Journal of Electrical Electronics Engineering(JEEE)
ISSN: 2834-4928 | DOI: 10.33140/JEEE
Impact Factor: 1.2
Short Communication - (2025) Volume 4, Issue 3
The Big Bounce of the Universe
Received Date: Apr 07, 2025 / Accepted Date: May 12, 2025 / Published Date: May 26, 2025
Copyright: ©2025 Yvan-Claude Raverdy. This is an open-access article distributed under the terms of the Creative Commons Attribution License, which permits unrestricted use, distribution, and reproduction in any medium, provided the original author and source are credited.
Citation: Raverdy, Y. C. (2025). The Big Bounce of the Universe. J Electrical Electron Eng, 4(3), 01-02.
Abstract
The evolution of our Universe is one of the major topics of Cosmology. Today's, science provides a set of indications based on the big bang and expansion, which proves incomplete, particularly for Beginning and End phases. Our goal here is to propose new complementary solutions using the concept of a quantum Superfluid Space-Time (2), which provides information about its content and the properties of its constituents. The first part of this work, subject of this publication, concerns these phases, which, according to our understanding, merge and generate a rebound following a contraction (big bang).
Introduction
Number of observations justify the global expansion of our Universe. The Standard Model, based on Relativity, leads to an initial singularity that raises several fundamental questions, starting with the conservation of energy. In addition, very recent observations from the James Webb telescope have cast doubt on the dating of the first stars and black holes. To these questions, Roger Penrose has given an answer that of a cyclical universe presupposing a rebound from the previous universe [1]. The hypothesis of a super-fluid quantum granular Universe seems to lead us in this direction [2].

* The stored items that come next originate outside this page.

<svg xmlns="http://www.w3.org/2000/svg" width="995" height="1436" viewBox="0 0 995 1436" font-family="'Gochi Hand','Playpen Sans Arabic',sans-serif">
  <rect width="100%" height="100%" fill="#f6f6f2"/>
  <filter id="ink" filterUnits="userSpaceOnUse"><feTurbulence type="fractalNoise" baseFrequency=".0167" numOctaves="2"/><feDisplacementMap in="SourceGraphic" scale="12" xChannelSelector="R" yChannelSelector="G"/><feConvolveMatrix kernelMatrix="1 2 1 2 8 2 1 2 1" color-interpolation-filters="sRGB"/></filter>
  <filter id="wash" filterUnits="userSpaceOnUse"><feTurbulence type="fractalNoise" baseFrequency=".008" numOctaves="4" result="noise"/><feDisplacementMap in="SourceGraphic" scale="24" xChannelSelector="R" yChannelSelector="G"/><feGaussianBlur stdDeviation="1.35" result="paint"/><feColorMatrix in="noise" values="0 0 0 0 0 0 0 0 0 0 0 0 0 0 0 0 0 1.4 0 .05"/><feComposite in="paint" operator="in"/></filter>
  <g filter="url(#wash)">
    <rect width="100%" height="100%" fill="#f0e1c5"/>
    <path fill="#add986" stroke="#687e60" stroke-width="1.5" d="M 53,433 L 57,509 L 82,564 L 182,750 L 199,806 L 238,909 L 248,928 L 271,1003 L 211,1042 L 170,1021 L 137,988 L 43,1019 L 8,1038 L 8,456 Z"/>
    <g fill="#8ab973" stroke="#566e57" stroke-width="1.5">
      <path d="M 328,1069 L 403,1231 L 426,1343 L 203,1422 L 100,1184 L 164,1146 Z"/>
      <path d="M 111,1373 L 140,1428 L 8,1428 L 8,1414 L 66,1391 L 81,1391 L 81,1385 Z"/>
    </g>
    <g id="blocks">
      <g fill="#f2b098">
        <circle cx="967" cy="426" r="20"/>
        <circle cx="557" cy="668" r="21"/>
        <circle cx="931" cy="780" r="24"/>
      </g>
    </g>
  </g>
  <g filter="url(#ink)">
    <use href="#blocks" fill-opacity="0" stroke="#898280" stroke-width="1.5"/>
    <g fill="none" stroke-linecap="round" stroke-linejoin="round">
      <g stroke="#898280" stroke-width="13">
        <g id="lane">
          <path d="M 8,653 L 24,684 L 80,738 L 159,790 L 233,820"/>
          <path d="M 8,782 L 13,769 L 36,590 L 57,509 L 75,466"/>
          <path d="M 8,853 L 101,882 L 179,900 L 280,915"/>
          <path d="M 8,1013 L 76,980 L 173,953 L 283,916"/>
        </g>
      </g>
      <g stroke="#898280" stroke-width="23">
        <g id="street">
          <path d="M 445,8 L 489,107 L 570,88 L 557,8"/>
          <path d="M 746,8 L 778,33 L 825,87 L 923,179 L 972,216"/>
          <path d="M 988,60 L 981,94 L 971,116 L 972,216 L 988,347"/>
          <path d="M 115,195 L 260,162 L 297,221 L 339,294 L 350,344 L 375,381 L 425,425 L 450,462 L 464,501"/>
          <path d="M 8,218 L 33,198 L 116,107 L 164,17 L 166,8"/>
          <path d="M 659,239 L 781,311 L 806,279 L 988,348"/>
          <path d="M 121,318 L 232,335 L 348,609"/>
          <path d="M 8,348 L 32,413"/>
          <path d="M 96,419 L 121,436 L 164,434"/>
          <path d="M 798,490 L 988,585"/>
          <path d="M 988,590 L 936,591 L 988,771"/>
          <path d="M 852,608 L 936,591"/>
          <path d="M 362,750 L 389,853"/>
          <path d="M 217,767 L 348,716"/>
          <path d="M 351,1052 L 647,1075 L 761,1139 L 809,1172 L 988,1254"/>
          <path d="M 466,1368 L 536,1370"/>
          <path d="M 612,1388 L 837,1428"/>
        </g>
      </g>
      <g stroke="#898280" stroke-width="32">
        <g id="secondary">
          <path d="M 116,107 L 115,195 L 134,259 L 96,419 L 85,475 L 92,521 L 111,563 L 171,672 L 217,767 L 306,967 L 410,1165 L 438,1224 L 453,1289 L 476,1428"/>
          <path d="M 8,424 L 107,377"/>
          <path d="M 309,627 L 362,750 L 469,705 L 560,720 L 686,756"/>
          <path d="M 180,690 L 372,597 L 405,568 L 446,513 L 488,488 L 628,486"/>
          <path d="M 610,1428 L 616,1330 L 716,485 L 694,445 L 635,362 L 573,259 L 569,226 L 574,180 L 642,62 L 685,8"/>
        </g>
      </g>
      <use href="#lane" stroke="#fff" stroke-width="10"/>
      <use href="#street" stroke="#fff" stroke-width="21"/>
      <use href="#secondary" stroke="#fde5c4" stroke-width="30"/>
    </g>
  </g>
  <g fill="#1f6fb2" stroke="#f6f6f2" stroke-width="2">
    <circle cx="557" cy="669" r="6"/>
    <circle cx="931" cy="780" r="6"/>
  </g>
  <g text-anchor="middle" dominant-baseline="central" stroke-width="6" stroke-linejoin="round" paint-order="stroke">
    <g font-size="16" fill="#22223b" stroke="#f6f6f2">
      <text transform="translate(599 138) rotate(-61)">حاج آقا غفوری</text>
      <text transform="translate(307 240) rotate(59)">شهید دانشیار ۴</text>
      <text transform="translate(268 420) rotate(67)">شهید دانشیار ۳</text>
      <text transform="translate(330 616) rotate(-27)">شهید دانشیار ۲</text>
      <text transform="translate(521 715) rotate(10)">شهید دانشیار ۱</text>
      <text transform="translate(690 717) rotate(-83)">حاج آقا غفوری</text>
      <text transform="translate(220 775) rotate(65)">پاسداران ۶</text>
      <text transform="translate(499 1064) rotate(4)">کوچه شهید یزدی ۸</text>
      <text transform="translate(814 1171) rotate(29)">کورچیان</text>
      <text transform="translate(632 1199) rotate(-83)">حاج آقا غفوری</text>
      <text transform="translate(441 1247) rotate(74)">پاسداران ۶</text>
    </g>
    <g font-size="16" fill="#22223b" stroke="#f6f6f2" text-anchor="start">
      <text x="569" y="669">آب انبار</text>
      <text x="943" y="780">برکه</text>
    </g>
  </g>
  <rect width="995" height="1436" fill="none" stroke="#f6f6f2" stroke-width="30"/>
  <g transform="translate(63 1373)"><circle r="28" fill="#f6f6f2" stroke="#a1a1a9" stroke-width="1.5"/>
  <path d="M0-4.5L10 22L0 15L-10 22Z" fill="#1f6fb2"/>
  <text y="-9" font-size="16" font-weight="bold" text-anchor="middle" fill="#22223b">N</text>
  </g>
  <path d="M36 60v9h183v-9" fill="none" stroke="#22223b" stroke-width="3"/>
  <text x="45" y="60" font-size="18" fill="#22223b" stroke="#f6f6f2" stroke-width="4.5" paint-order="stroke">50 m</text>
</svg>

Energy Density of the Universe
To date, our Universe has an average energy density of the order of 10^-9 J/m^3, if we accept the principle of conservation of global energy in a Universe which has been expanding since the beginning; this energy density must have been enormously higher during the formation of the first stars, and even higher at the beginning (Big Bang) [2]. Considering a discretized Universe whose fundamental building blocks (the QF) are equal and indivisible elements of well-defined energy and dimension, is naturally to excludes any singularity and contains the idea of a maximum value of the energy density associated with a defined volume, at the beginning [3].
Necessity of a Contraction Period
This brings us back to the big problem of the Standard Model: infinite expansion or eventual contraction depending on the position of the energy density relative to a critical value. It should first be noted that simply asking the question implies that we consider the finiteness of the universe, which is also consistent with this model. We have considered that the “quantum super-fluid” Universe was composed of three phases; first a dynamic phase which constitutes the fundamental level of the fluid, responsible for expansion, and second two inertial phases which are “ordinary matter” and gravitational energy, these phases induce a contraction by gravitational attraction [4,5]. We also relate that the balance between the two types of phase was linked, at the microscopic level, to the exchange of the elementary action h at each periodicity of an elementary particle, which corresponds to the capture of a QF coming from the fundamental level. This mechanism causes the progressive disappearance of the energy of the dynamic phase in favor of that of the inertial part and therefore, ultimately, the contraction of the Universe under the effect of gravitational forces.
Rebound (Big Bang); Beginning of the Cycle of the Universe
We believe that the contraction phase will lead to a critical energy density causing a radical phase transition in an explosive reaction (Big Bang). This reaction must be described by the thermodynamics governing the properties of the quantum fluid that is our Universe. Such a phase transition, instantaneous and at constant energy, must lead to a very high drop in entropy at a very high temperature.
This hypothesis allows the principle of conservation of energy to be respected and the initial singularity to be eliminated. The radius of the universe, at time zero of the cycle, must be much smaller than that of today, without being microscopic.
Conclusion and Outlook
This hypothesis of a cyclical Universe requires justification and must be clarified by describing the expansion and contraction periods. We also believe that it is necessary to develop a thermodynamics approach adapted to the quantum fluid, in order to obtain quantified values for the evolution of the durations, dimensions, and energy of the different phases.
References
1. Penrose, R. (2006). Before the big bang: an outrageous new perspective and its implications for particle physics. In Proceedings of EPAC (pp. 2759-2763).
2. Raverdy. “The nature of Vacuum energy” viXra 2312.0007.
3. Raverdy. (2023). “A formula for electron mass calculation based on new fundamental concepts”. J Pure Appl Math. 7(2):129-133 and viXra 2208.0154 .
4. Raverdy. “About Dark Energy”. viXra 2405.00061.
5. Raverdy. (2024). The Dark Matter. Space Sci J, 1(3), 01-03.